A pacemaker is a device that can protect you against certain abnormal heart rhythms by constantly monitoring your heart. The pacemaker is able to detect a slow heart rhythm (bradycardia) and produce electrical impulses to increase your heart rate. If your heartbeat is too slow, there is not enough blood pumped to meet your body's needs. This may make you feel tired, weak, lightheaded or short of breath. A pacemaker restores the proper heart rate and rhythm.
Usually the pacemaker is implanted in the upper chest area just below the collarbone. The pacemaker is very small in size; most weigh an ounce or less. The pacemaker consists of a pulse generator (a battery and an electrical circuit) and a lead wire. The wire, or pacing lead, is threaded through a vein leading to the heart. The lead carries information about your heart rhythm back to the generator. It also is used to transmit needed electrical impulses to the heart. The leads and the generator are connected after proper placement is confirmed. The doctor will program the pacemaker to best fit your specific needs.

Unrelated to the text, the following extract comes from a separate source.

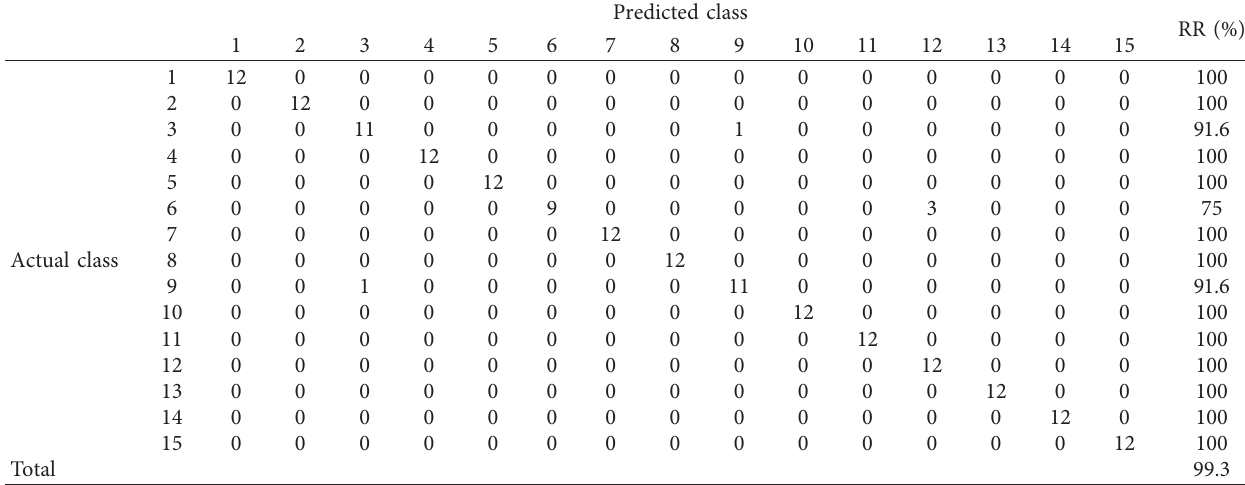
Table 4: Training sample SVM classification result.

The pacemaker placement takes about two hours and is done in the Electrophysiology (EP) Lab.
Life with Your Pacemaker
Magnets and Electrical Devices
Normal use of properly operating household appliances will not damage your pacemaker. Using electric arc welders or working on automobile ignition systems will also not damage your pacemaker but they can interfere with the pacemaker function. If you are using electrical equipment or working around running motors and you become lightheaded or feel palpitations, turn the equipment off or walk away from it. Normal pacemaker function should resume.
It is important to notify all of your doctors that you have a pacemaker. If there are any questions concerning specific tests, we can provide you with further information.
After your pacemaker is implanted, you will be followed closely by your doctor to assure that it is working properly. Your follow-up care will be managed through the pacemaker clinic. The pacemaker may be re-programmed to fit your needs; examining and adjusting the pacemaker is quick and painless. Your pacemaker will last up to 10 years (this varies according to how often it is used and how it is programmed). Part of your follow-up involves checking the battery life of your device. It is very important that you keep your appointments.